The Legacy of the Civil War

The Civil War was the bitterest war in American history by almost any definition. It has been called the “brothers' war,” the war between the states, or the “War of Northern Aggression.” Strong feelings about the background, causes, fighting, and meaning of the Civil War continue to this day. For a long time, the number of deaths on both sides in the Civil War was estimated at slightly over 600,000, with another 400,000 suffering grievous wounds. Recently that estimate has been revised upward to 750,000, a figure upon which many preeminent historians now agree. In addition, millions of dollars worth of property were destroyed, families were disrupted, fortunes were made and lost, and the country that emerged from the war in 1865 was very different from the country that had existed in 1860. Myths about the causes conduct and results of the war also persist into modern times. It is often difficult to separate the mythological from the factual history of the war, about which much is still being written.

In the immediate aftermath of the war its most serious consequence was undoubtedly the rage that swept across the South, manifesting itself in bitterness and hatred of all things associated with the Union—or the North. “Yankee” was a pejorative term, and “damn Yankee” was one of the milder epithets applied to anyone who came from the far side of the Mason-Dixon line. (One of my former students who married a Southerner said that she had lived in the South for twenty years before she knew “damn Yankee” was two words.) Not only had the South seen a huge portion of its young male population destroyed, along with homesteads, farms, factories and railroads, but after all the sacrifice and suffering that Southerners felt they had to endure, they were back in that hated Union. Furthermore the institution—slavery—which had an indisputable role in secession and thus in the causes of the Civil War itself was as a result of the Thirteenth Amendment decreed to be gone forever, though not without a fight. It would take more than a century for the legacy of slavery to be reduced in any significant way

Abraham Lincoln, considered by many to be America's greatest president, was viewed in the South past as an enemy at best, and at worst as a “bloodthirsty tyrant.” One Virginia woman expressed feelings very common at the end of the Civil War when she wrote in her diary: “I stood in the street in Richmond and watched the Yankees raise the flag over the capitol with tears running down my face, because I could remember a time when I loved that flag, and now I hate the very sight of it!” As Southerners viewed the history of the prewar years, secession and the war itself, they began the process of writing their own history of those terrible events, and came to adopt what is called the “Lost Cause,” the idea that in the end the South had been right in its desire to govern itself and its “peculiar institution” of slavery. The idea—or, as some term it, the “myth”—of the Lost Cause is still present.
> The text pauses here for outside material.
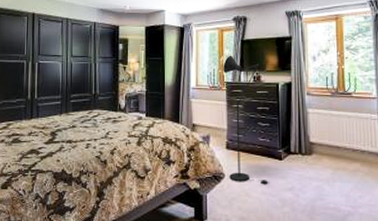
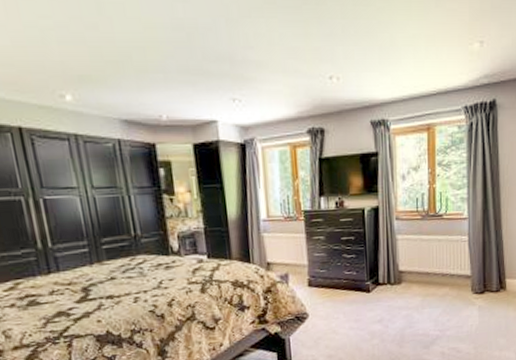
floor lamp: present [223,55,270,185] -> none [298,177,358,321]

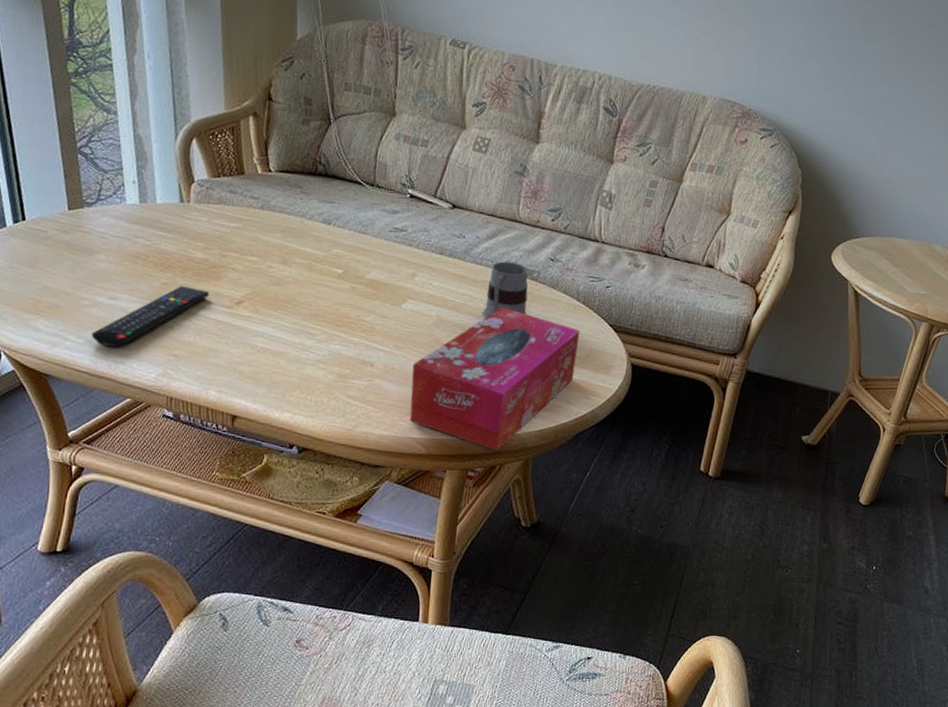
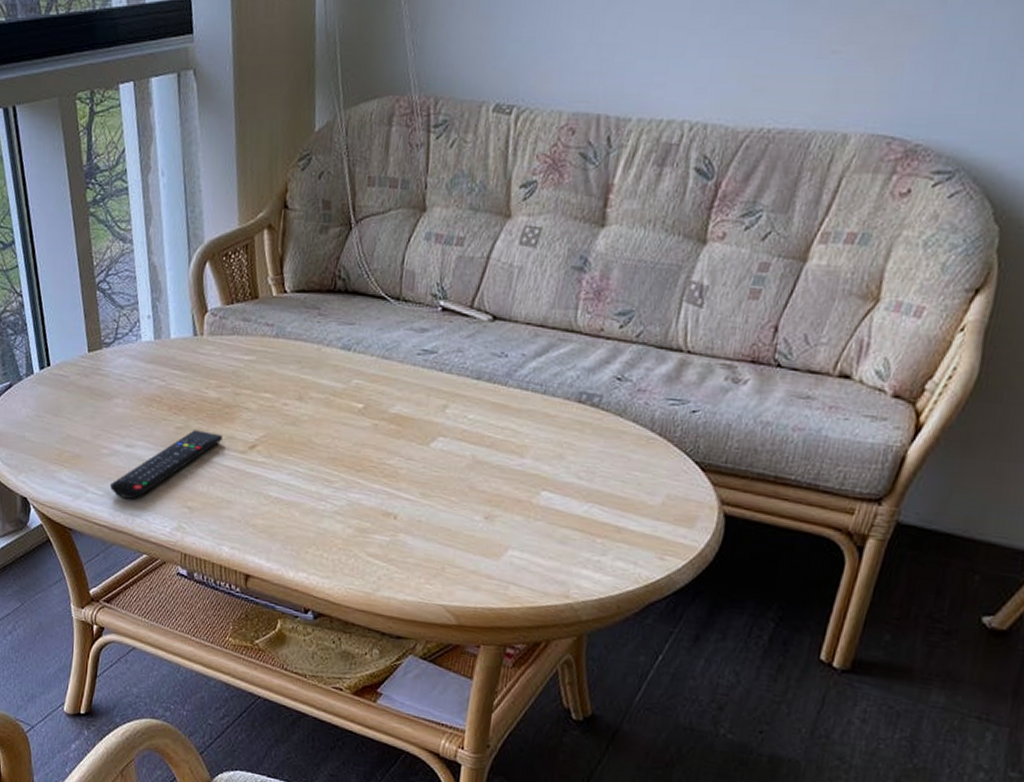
tissue box: present [409,307,580,451] -> none [437,442,655,624]
mug: present [482,261,528,319] -> none [527,384,587,458]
Reconstruction, the process of rebuilding the South, would have been difficult under the best of circumstances and with the best of leadership. But Abraham Lincoln, whose attitude toward the South was encapsulated in his Second Inaugural Address—“with charity for all and malice toward none”—was dead. And Andrew Johnson, nominally a Southerner, was far from the best man for the job. The Republican radicals in the United States Congress, who dominated the government, including President Johnson, and whose intentions may have been heartfelt, nevertheless dictated strict terms under which the South could rejoin the union, terms that were virtually impossible for the South to swallow without choking on them. Reconstruction was, in the words of one historian, a “states' righter's nightmare.”

Perhaps the greatest irony of reconstruction is that it had to occur at all in legal sense. For four years a bloody war had been conducted to prove the point that a state could not unilaterally leave the union. For the four years after the war was over, United States Congress dictated terms under which the states would be admitted back into the Union.

Naturally the rage and frustration felt by many Southerners needed a target or outlet, and unsurprisingly, that target was the Freedmen and women, the former slaves who now walked unfettered in the streets of Charleston, Atlanta, Mobile and New Orleans. Their very presence as free men and women further aggravated feelings of Southerners like salt in a wound, and their wrath was often bloody and violent.

What is called the Reconstruction period lasted about a dozen years, but its effects went on for decades, and indeed the legacy of the Civil War and its aftermath, Reconstruction, remain with us to this day.

The results of the Civil War included the 13th, 14th and 15th Amendments that ended slavery, created national citizenship for the first time, amplified the meaning of the Bill of Rights, and attempted to provide access to the democratic process for all adult male Americans. They were, in the short term, only partially successful at best.